ASSIGNMENT
Set down each entry below exactly as written, keeping the pictures out.

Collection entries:
● ● ● ● ● ● ●

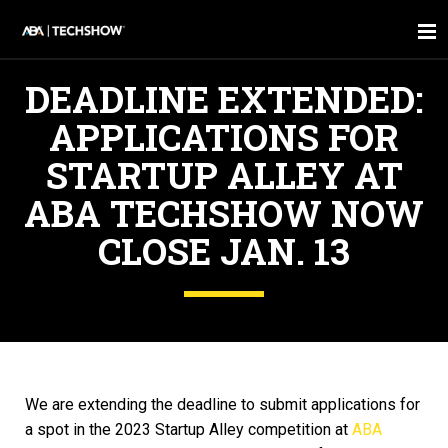
DEADLINE EXTENDED:
APPLICATIONS FOR
STARTUP ALLEY AT
ABA TECHSHOW NOW
CLOSE JAN. 13
We are extending the deadline to submit applications for
a spot in the 2023 Startup Alley competition at
ABA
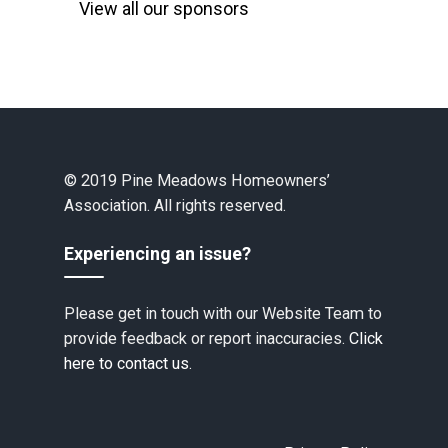
View all our sponsors
© 2019 Pine Meadows Homeowners’
Association. All rights reserved.
Experiencing an issue?
Please get in touch with our Website Team to
provide feedback or report inaccuracies.
Click
here to contact us.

● ● ● ● ● ● ●

OUTPUT OF THE EXERCISE
DEADLINE EXTENDED:
APPLICATIONS FOR
STARTUP ALLEY AT
ABA TECHSHOW NOW
CLOSE JAN. 13
We are extending the deadline to submit applications for
a spot in the 2023 Startup Alley competition at
ABA
View all our sponsors
© 2019 Pine Meadows Homeowners’
Association. All rights reserved.
Experiencing an issue?
Please get in touch with our Website Team to
provide feedback or report inaccuracies.
Click
here to contact us.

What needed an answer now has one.